▶ _REQUIREMENT_:
Instruction for the data below: set down exactly the lines from the line with "the drug, Copplestone" to the line with "The doctor spared", inclusive, and no others.

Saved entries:
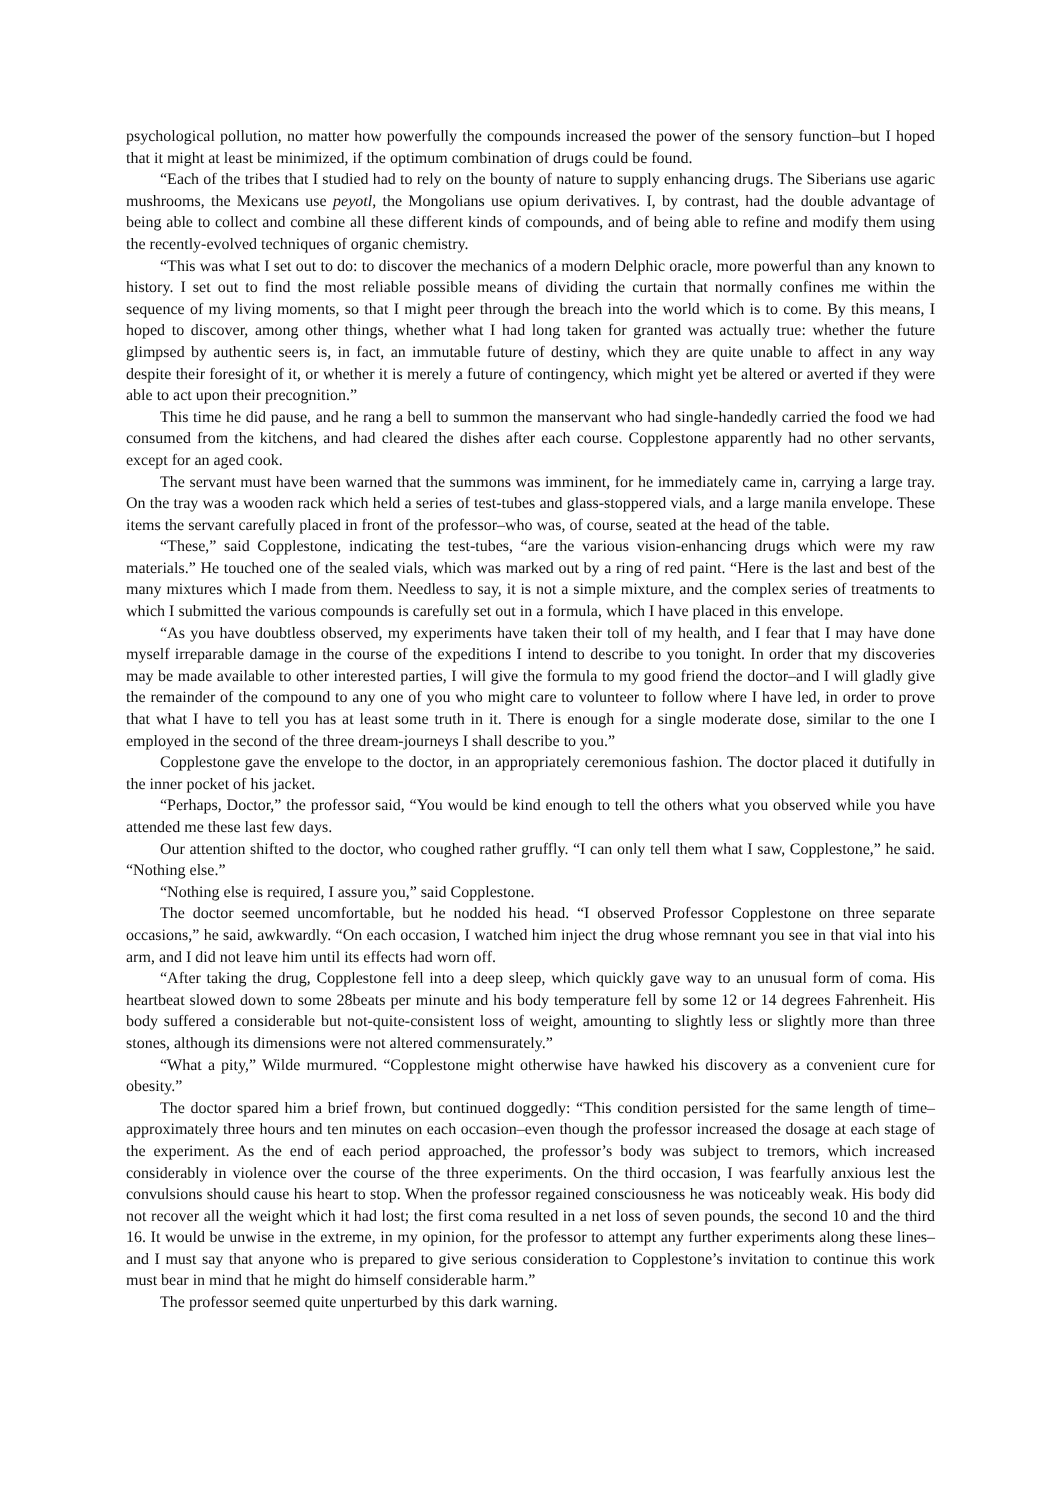psychological pollution, no matter how powerfully the compounds increased the power of the sensory function–but I hoped that it might at least be minimized, if the optimum combination of drugs could be found.
“Each of the tribes that I studied had to rely on the bounty of nature to supply enhancing drugs. The Siberians use agaric mushrooms, the Mexicans use peyotl, the Mongolians use opium derivatives. I, by contrast, had the double advantage of being able to collect and combine all these different kinds of compounds, and of being able to refine and modify them using the recently-evolved techniques of organic chemistry.
“This was what I set out to do: to discover the mechanics of a modern Delphic oracle, more powerful than any known to history. I set out to find the most reliable possible means of dividing the curtain that normally confines me within the sequence of my living moments, so that I might peer through the breach into the world which is to come. By this means, I hoped to discover, among other things, whether what I had long taken for granted was actually true: whether the future glimpsed by authentic seers is, in fact, an immutable future of destiny, which they are quite unable to affect in any way despite their foresight of it, or whether it is merely a future of contingency, which might yet be altered or averted if they were able to act upon their precognition.”
This time he did pause, and he rang a bell to summon the manservant who had single-handedly carried the food we had consumed from the kitchens, and had cleared the dishes after each course. Copplestone apparently had no other servants, except for an aged cook.
The servant must have been warned that the summons was imminent, for he immediately came in, carrying a large tray. On the tray was a wooden rack which held a series of test-tubes and glass-stoppered vials, and a large manila envelope. These items the servant carefully placed in front of the professor–who was, of course, seated at the head of the table.
“These,” said Copplestone, indicating the test-tubes, “are the various vision-enhancing drugs which were my raw materials.” He touched one of the sealed vials, which was marked out by a ring of red paint. “Here is the last and best of the many mixtures which I made from them. Needless to say, it is not a simple mixture, and the complex series of treatments to which I submitted the various compounds is carefully set out in a formula, which I have placed in this envelope.
“As you have doubtless observed, my experiments have taken their toll of my health, and I fear that I may have done myself irreparable damage in the course of the expeditions I intend to describe to you tonight. In order that my discoveries may be made available to other interested parties, I will give the formula to my good friend the doctor–and I will gladly give the remainder of the compound to any one of you who might care to volunteer to follow where I have led, in order to prove that what I have to tell you has at least some truth in it. There is enough for a single moderate dose, similar to the one I employed in the second of the three dream-journeys I shall describe to you.”
Copplestone gave the envelope to the doctor, in an appropriately ceremonious fashion. The doctor placed it dutifully in the inner pocket of his jacket.
“Perhaps, Doctor,” the professor said, “You would be kind enough to tell the others what you observed while you have attended me these last few days.
Our attention shifted to the doctor, who coughed rather gruffly. “I can only tell them what I saw, Copplestone,” he said. “Nothing else.”
“Nothing else is required, I assure you,” said Copplestone.
The doctor seemed uncomfortable, but he nodded his head. “I observed Professor Copplestone on three separate occasions,” he said, awkwardly. “On each occasion, I watched him inject the drug whose remnant you see in that vial into his arm, and I did not leave him until its effects had worn off.
“After taking the drug, Copplestone fell into a deep sleep, which quickly gave way to an unusual form of coma. His heartbeat slowed down to some 28beats per minute and his body temperature fell by some 12 or 14 degrees Fahrenheit. His body suffered a considerable but not-quite-consistent loss of weight, amounting to slightly less or slightly more than three stones, although its dimensions were not altered commensurately.”
“What a pity,” Wilde murmured. “Copplestone might otherwise have hawked his discovery as a convenient cure for obesity.”
The doctor spared him a brief frown, but continued doggedly: “This condition persisted for the same length of time–approximately three hours and ten minutes on each occasion–even though the professor increased the dosage at each stage of the experiment. As the end of each period approached, the professor’s body was subject to tremors, which increased considerably in violence over the course of the three experiments. On the third occasion, I was fearfully anxious lest the convulsions should cause his heart to stop. When the professor regained consciousness he was noticeably weak. His body did not recover all the weight which it had lost; the first coma resulted in a net loss of seven pounds, the second 10 and the third 16. It would be unwise in the extreme, in my opinion, for the professor to attempt any further experiments along these lines–and I must say that anyone who is prepared to give serious consideration to Copplestone’s invitation to continue this work must bear in mind that he might do himself considerable harm.”
The professor seemed quite unperturbed by this dark warning.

▶ _SOLUTION FOR THIS TASK_:
“After taking the drug, Copplestone fell into a deep sleep, which quickly gave way to an unusual form of coma. His heartbeat slowed down to some 28beats per minute and his body temperature fell by some 12 or 14 degrees Fahrenheit. His body suffered a considerable but not-quite-consistent loss of weight, amounting to slightly less or slightly more than three stones, although its dimensions were not altered commensurately.”
“What a pity,” Wilde murmured. “Copplestone might otherwise have hawked his discovery as a convenient cure for obesity.”
The doctor spared him a brief frown, but continued doggedly: “This condition persisted for the same length of time–approximately three hours and ten minutes on each occasion–even though the professor increased the dosage at each stage of the experiment. As the end of each period approached, the professor’s body was subject to tremors, which increased considerably in violence over the course of the three experiments. On the third occasion, I was fearfully anxious lest the convulsions should cause his heart to stop. When the professor regained consciousness he was noticeably weak. His body did not recover all the weight which it had lost; the first coma resulted in a net loss of seven pounds, the second 10 and the third 16. It would be unwise in the extreme, in my opinion, for the professor to attempt any further experiments along these lines–and I must say that anyone who is prepared to give serious consideration to Copplestone’s invitation to continue this work must bear in mind that he might do himself considerable harm.”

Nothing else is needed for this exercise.